他方、引用商標は、上記2のとおり、「綾美」の文字からなるところ、その構成中の「綾」は「物の面に表れたさまざまの線や形の模様。」等を意味し、また、「美」は「うつくしいこと。」等を意味するものである(広辞苑第六版)としても、「綾」及び「美」を結合してなる「綾美」の文字が、特定の意味合いを看取させるものとはいえず、引用商標は、その構成全体をもって一種の造語として認識されるものと判断するのが相当である。
よって、引用商標は、その構成文字から、「アヤミ」の称呼をも生じ、かつ、特定の観念は生じないものである。

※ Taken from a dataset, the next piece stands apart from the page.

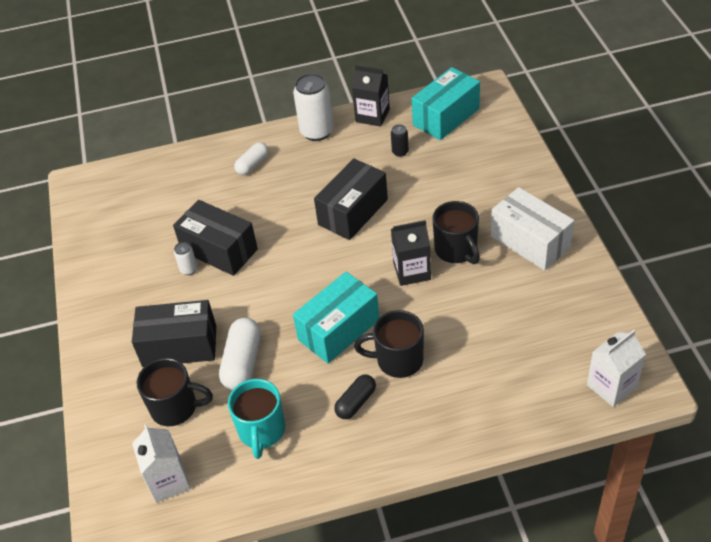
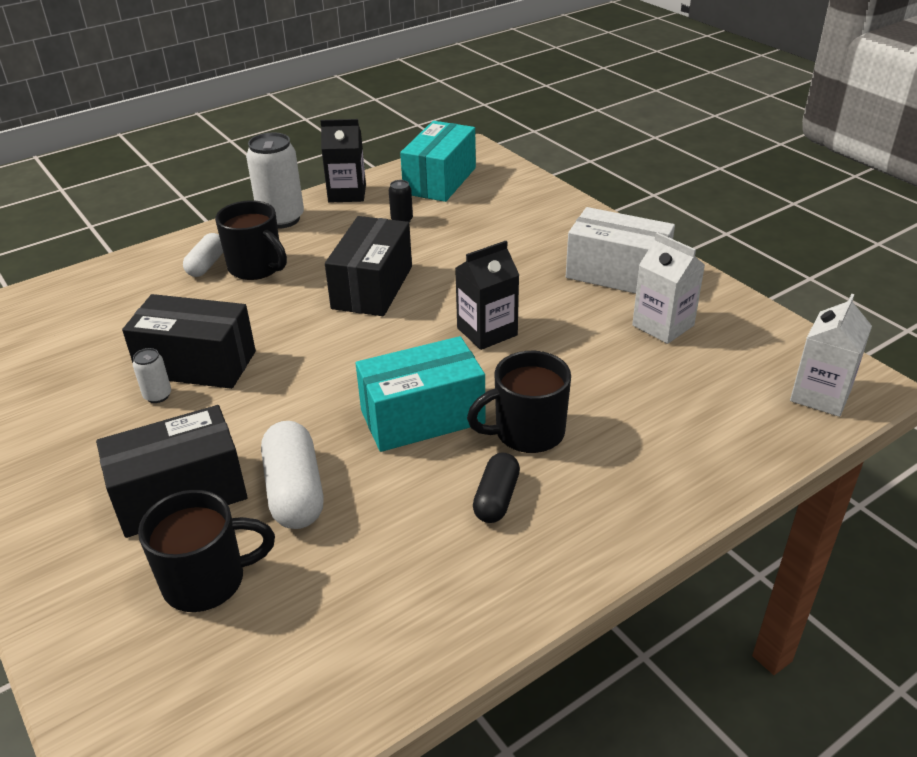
camera: 25 degrees left, 10 degrees down
(168, 481) = (238, 697): white carton -> white carton (663, 325)
(261, 431) = (369, 575): turquoise mug -> none
(339, 330) = (422, 417): turquoise box -> turquoise box turned 45 degrees clockwise
(456, 250) = (532, 299): black mug -> black mug (257, 268)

そこで、本願商標と引用商標とを比較するに、両商標は、外観において相違し、かつ、両商標とも、特定の観念を生じないことから、観念については比較できないものであるとしても、両商標は、「アヤミ」の称呼を共通にする類似の商標である。
その他、上記の類否判断を左右するような、格別の取引の事情が存するものとも、認められない。
そして、本願商標の指定商品と引用商標の指定商品とは、同一又は類似するものである。
してみれば、本願商標は、商標法第4条第1項第11号に該当するものといわざるを得ない。
(2)請求人の主張について
ア 請求人は、複数の称呼を生じる引用商標に接する需要者・消費者が、ただちに「アヤミ」と称呼するような特段の事情もないと主張する。
しかしながら、請求人が主張するように、引用商標から複数の称呼を生ずることを否定するものではないが、引用商標に接した取引者、需要者が一種の造語である「綾美」の文字を「アヤミ」と称呼することが不自然であるというような、格別の事情があるものとも言い難い。
イ 請求人は、本願商標は、さまざまな漢字で表される日本人女性の名前の観念であるのに対し、引用商標からは、全体として「すばらしい形や模様」等の観念を生じるところ、必ずしも女性の名前を表すものではないことからすれば、両商標の観念は、明らかに相違すると主張する。
しかしながら、本願商標と引用商標は、いずれも、上記(1)のとおり、特定の語義を有しない一種の造語と把握、認識されるものであって、観念を比較することはできないものである。
ウ 請求人は、過去の審決例を挙げて、本願商標と引用商標は、非類似の商標であると主張する。
しかしながら、商標の類否判断は、対比する商標ごとに、個別具体的に判断されるべきであって、過去の審決に左右されるものではないし、本願商標については、上記(1)のとおり判断するのが相当である。
したがって、請求人の主張は、いずれも採用することができない。
4 まとめ
以上からすれば、本願商標が、商標法第4条第1項第11号に該当するとして本願を拒絶した原査定は、妥当であって、取り消すことはできない。
よって、結論のとおり審決する。